I sit with minutes to write. I sit in one of the many college student unions I've visited this week. This one's a little different because it's the school of my oldest and I'm waiting for him to get out of class so we can take him to dinner. It's hard to believe our family left Grass Valley less than 60 hours ago. This is our fourth college stop.
Today my emotions are all wound up. As in, my emotions sit in shoulder and neck pain unless I cry some hot tears, which I did a bit this morning. But just a bit. I'm still trying to unravel all the emotion these last days touch on.
Today's meditation for the 2 on the Enneagram was this. "Meditate on the childhood truth you missed, 'You are wanted'." For some perspective, my husband's and the 5s meditation today was, "Meditate on the childhood truth you missed, 'Your needs matter'."
To be the mother of three teens has felt BRUTAL on this trip. BRUTAL. My heart is in knots.
This is for so many reasons, but one of the biggest I've been able to understand is that the stand in the in-between just hurts. It hurts to be the nurturer and the needed to be nurtured. It burns like the splits to be the healer while seeking the healing.
To let the insensitivity and unawareness of the age of my kids bounce off a heart that can still be bruised by what felt like a childhood that didn't give me the resilience leaves me feeling a bit beat-up. I am learning, I am growing, I do not blame my parents for everything, but I know enough to know that if some things don't get put in place, it's a daily process, not a given, to be resilient.
To give wings to dreams of my children and at 45 still not be totally sure of the dreams of my own takes a level of emotional caliber that I am attempting, but far from perfectly executing.
During today's tour, I had to just walk away from the rest of my family for a good portion and get it together. One comment from one of them had particularly stung and I could not hear one more sarcastic degradation. Every family has their strengths and weaknesses. The ghosts of homeschooling haunt me the worst at these times with the voices of accusation that somehow I could have prevented this. My eyes burn with tears.

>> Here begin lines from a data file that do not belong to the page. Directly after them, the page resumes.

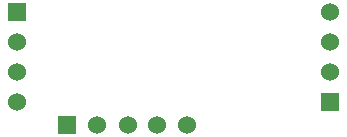
<source format=gbs>
G04 (created by PCBNEW (2013-07-07 BZR 4022)-stable) date 04/11/2014 12:02:10*
%MOIN*%
G04 Gerber Fmt 3.4, Leading zero omitted, Abs format*
%FSLAX34Y34*%
G01*
G70*
G90*
G04 APERTURE LIST*
%ADD10C,0.00590551*%
%ADD11R,0.06X0.06*%
%ADD12C,0.06*%
G04 APERTURE END LIST*
G54D10*
G54D11*
X11122Y-4452D03*
G54D12*
X11122Y-3452D03*
X11122Y-2452D03*
X11122Y-1452D03*
G54D11*
X688Y-1452D03*
G54D12*
X688Y-2452D03*
X688Y-3452D03*
X688Y-4452D03*
G54D11*
X2346Y-5216D03*
G54D12*
X3346Y-5216D03*
X4362Y-5216D03*
X5330Y-5216D03*
X6330Y-5216D03*
M02*

</source>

I don't have the answers except for this. My husband and I followed our dreams. It's partly why we have three kids. It's why we live where we live. It's part of the reason we homeschooled them and I stayed home and we chose jobs that let Todd work from home.
We dreamt of creating a family that offered more than where we came from.
We've followed this dream for over 20 years. It's been at great expense. There have been (recent) seasons of hanging on to the dream by its threads. And we're in a time where I have no idea what 5 years from now will look like, if what I do today even matters. But who ever does? Somehow, though, when they were younger, I was able to better feel the results of our choices as good.
Be at peace, parent, I try and tell myself this week. Cry when you need to. Take care of yourself, as well. Try and live what you say you believe: that it is not all up to you. That the writing of the stories: ours, our children, loved ones, friends, and enemies, is a combination of many factors.
If I'm honest, as the years have gone by and I go through my circumstances, I make choices. This is coupled with a heart's cry for that which I cannot control. I think of it as prayer, a call out to the divine. It has always been when I think I can control all of it, that there is a formula to living this life, that I have been the most deceived.
Be at peace, parent. You are wanted. Your needs matter.